PDA

View Full Version : Another question (stupid) regarding photography via scopes


Catanonia
30th of May 2009 (Sat), 16:30
When I look through my ED80 scope with no eyepiece there is no magnification or that I can see straight through the tube.

Now when i put on the eyepiece it completes the optics and gives focal length / rating of eyepiece magnification.

So what happens when I put it directly onto my DSLR... Why do i get magnification ?

Does it just become a 600mm prime lens and if so what magnification does a dlsr on a 600mm prime lense give ? 600 / 35 = 17 times ???? (35 for 35mm dslr)

Now with eyepieces I can view upto 200x at saturn and see rings apparently. But at 600 prime on the dslr how the **** do I take a picture with the dslr to see this when I will be getting much lower magnifications ???

Do I have to attach the dslr to the eyepiece of the scope or something which would be very hard.

troypiggo
30th of May 2009 (Sat), 17:26
When you look through you bare scope with your naked eye there will be a point of focus, probably just that your head moves too much. The focuser on the telescope does the job of focusing the light onto some plane - when your camera is attached, the sensor plane.

Sorry, I don't know how to tell what magnification your images are.

I do have an ED80 and with a 4mm eyepiece you can make out Saturn and a line that you know is the rings, and also some of the brighter moons. You can't make out any surface detail though. For decent planetary viewing you really need something with a much bigger aperture and focal length. Recently I bought a C8 (2032mm f/10) Schmidt-Cassegrain and for the first time ever viewed Jupiter and moons. Could clearly make out the banding on the planet with 8mm eyepiece. Haven't viewed Saturn with it yet, too many clouds.

Catanonia
30th of May 2009 (Sat), 21:31
cheers mate, can anyone tell me what the mgnification is on a 600mm prime for a standard DSLR like a EOS 50D

Catanonia
30th of May 2009 (Sat), 21:51
worked it out.


50mm prime is considered normal eye ie 1:1

So a 500mm = 10 x magnification (roughly)

Now times by 1.6 as not a full frame

Means my 600mm Scope prime = (600 x 1.6) / 50 = 20 magnification.

chris.bailey
31st of May 2009 (Sun), 04:11
Dont think of it in terms of magnification as it is meaningless. Your scope brings to a point of focus an image.
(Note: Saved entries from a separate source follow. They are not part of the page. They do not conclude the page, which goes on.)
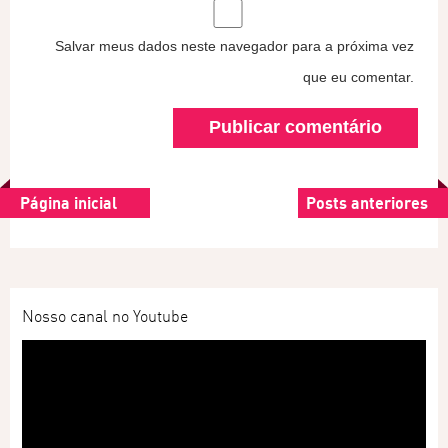
Salvar meus dados neste navegador para a próxima vez
que eu comentar.
Página inicial
Posts anteriores
Nosso canal no Youtube
Tocador
de
vídeo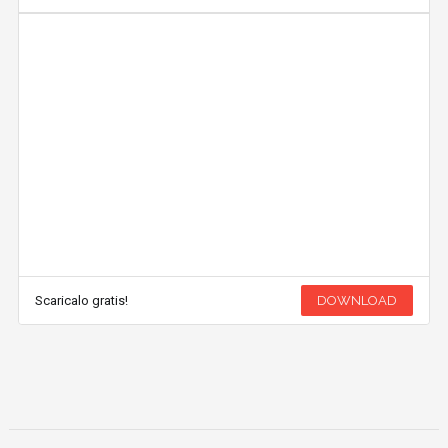
Scaricalo gratis!
DOWNLOAD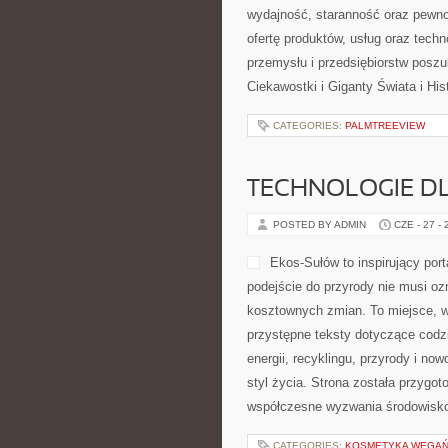
wydajność, staranność oraz pewn
ofertę produktów, usług oraz tech
przemysłu i przedsiębiorstw posz
Ciekawostki i Giganty Świata i Hi
CATEGORIES:
PALMTREEVIEW
TECHNOLOGIE D
POSTED BY ADMIN
CZE - 27 -
Ekos-Sułów to inspirujący por
podejście do przyrody nie musi o
kosztownych zmian. To miejsce, w
przystępne teksty dotyczące codz
energii, recyklingu, przyrody i n
styl życia. Strona została przygo
współczesne wyzwania środowiskow
CATEGORIES:
KOSMETYKA WEGAŃS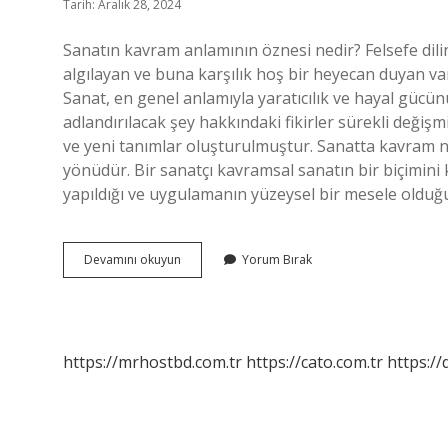
Tarih: Aralık 28, 2024
Sanatın kavram anlamının öznesi nedir? Felsefe dilin
algılayan ve buna karşılık hoş bir heyecan duyan var
Sanat, en genel anlamıyla yaratıcılık ve hayal gücünü
adlandırılacak şey hakkındaki fikirler sürekli değişm
ve yeni tanımlar oluşturulmuştur. Sanatta kavram n
yönüdür. Bir sanatçı kavramsal sanatın bir biçimini
yapıldığı ve uygulamanın yüzeysel bir mesele olduğ
Sanatın
Devamını okuyun
Yorum Bırak
Kavram
Anlaminin
Oznesi
Nedir
https://mrhostbd.com.tr
https://cato.com.tr
https://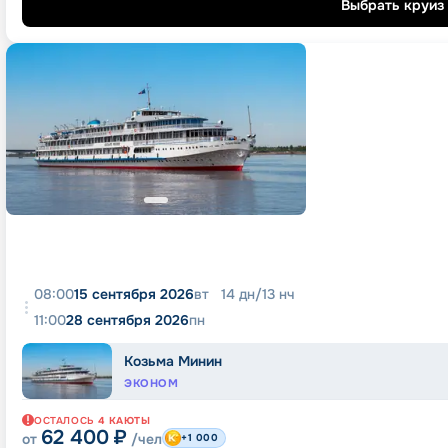
Выбрать круиз
08:00
15 сентября 2026
вт
14
дн
/
13
нч
11:00
28 сентября 2026
пн
Козьма Минин
ЭКОНОМ
ОСТАЛОСЬ
4
КАЮТЫ
62 400
₽
от
/чел
+1 000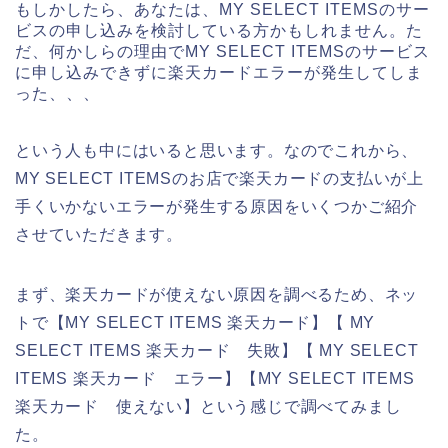
もしかしたら、あなたは、MY SELECT ITEMSのサー
ビスの申し込みを検討している方かもしれません。た
だ、何かしらの理由でMY SELECT ITEMSのサービス
に申し込みできずに楽天カードエラーが発生してしま
った、、、
という人も中にはいると思います。なのでこれから、
MY SELECT ITEMSのお店で楽天カードの支払いが上
手くいかないエラーが発生する原因をいくつかご紹介
させていただきます。
まず、楽天カードが使えない原因を調べるため、ネッ
トで【MY SELECT ITEMS 楽天カード】【 MY
SELECT ITEMS 楽天カード 失敗】【 MY SELECT
ITEMS 楽天カード エラー】【MY SELECT ITEMS
楽天カード 使えない】という感じで調べてみまし
た。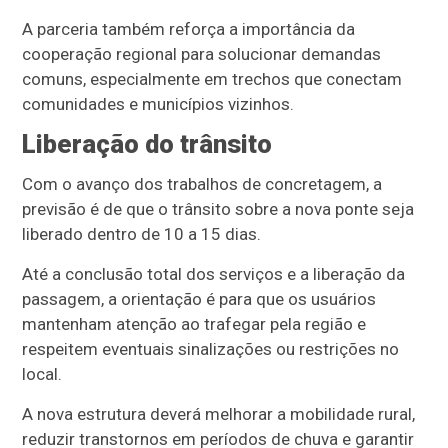
A parceria também reforça a importância da
cooperação regional para solucionar demandas
comuns, especialmente em trechos que conectam
comunidades e municípios vizinhos.
Liberação do trânsito
Com o avanço dos trabalhos de concretagem, a
previsão é de que o trânsito sobre a nova ponte seja
liberado dentro de 10 a 15 dias.
Até a conclusão total dos serviços e a liberação da
passagem, a orientação é para que os usuários
mantenham atenção ao trafegar pela região e
respeitem eventuais sinalizações ou restrições no
local.
A nova estrutura deverá melhorar a mobilidade rural,
reduzir transtornos em períodos de chuva e garantir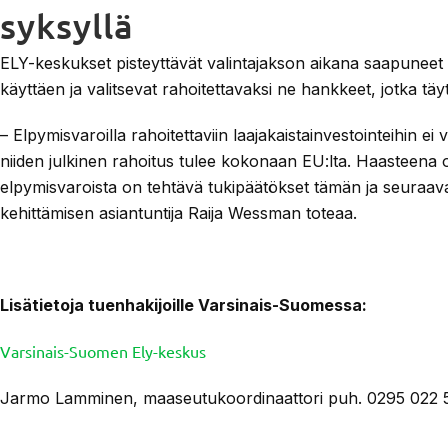
syksyllä
ELY-keskukset pisteyttävät valintajakson aikana saapuneet
käyttäen ja valitsevat rahoitettavaksi ne hankkeet, jotka täy
– Elpymisvaroilla rahoitettaviin laajakaistainvestointeihin ei
niiden julkinen rahoitus tulee kokonaan EU:lta. Haasteena on
elpymisvaroista on tehtävä tukipäätökset tämän ja seura
kehittämisen asiantuntija Raija Wessman toteaa.
Lisätietoja tuenhakijoille Varsinais-Suomessa:
Varsinais-Suomen Ely-keskus
Jarmo Lamminen, maaseutukoordinaattori puh. 0295 022 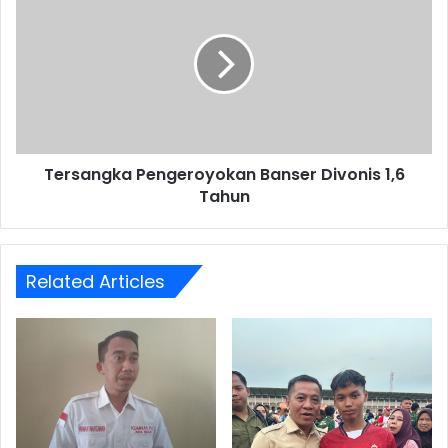
Pengeroyokan
Banser
Divonis
1,6
Tahun
Tersangka Pengeroyokan Banser Divonis 1,6
Tahun
Related Articles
Depending on the size of you camera CCD, it records a prt of that image. Smaller CCD's "tend" to work better with lower priced scopes as the size and edge correction of that image will be smaller and not as well corrected as that from the triplets and quads.

Think of it in terms of Field of View. http://newastro.wodaski.com/ download CCD calc as that will give you your scope and CCD combinations field of view and image scale in relation to the object you are targeting.

Bill Boehme
6th of July 2009 (Mon), 02:46
So what happens when I put it directly onto my DSLR... Why do i get magnification ?

Does it just become a 600mm prime lens and if so what magnification does a dlsr on a 600mm prime lense give ? 600 / 35 = 17 times ???? (35 for 35mm dslr)

I don't think that the term magnification is relevant for this situation. We normally define the magnification power relative to looking at something with the unaided eye. For example, a scope with a certain eyepiece might produce an image of an extended object at 32 power meaning that the object will appear 32 times the size as viewed by the unaided eye. Conversely, with an image captured by a camera, it is a completely different situation since we don't know the size at which the image will be printed or viewed on a display screen.

The size of the sensor has nothing to do with how large the image will appear on it so we can't divide by 35 to get 17X..

To answer your question with an example, if you were using a direct objective set up (telescope with no eyepiece and no lens on the camera), the moon would project to a size of about 5.6 mm regardless of the size of the sensor or film. That would be a bit more than a third the height of an APS-C format sensor.

Now with eyepieces I can view upto 200x at saturn and see rings apparently. But at 600 prime on the dslr how the **** do I take a picture with the dslr to see this when I will be getting much lower magnifications ???

Do I have to attach the dslr to the eyepiece of the scope or something which would be very hard.

I think that the best set up for that situation might be a projection system -- telescope with eyepiece and no lens on camera.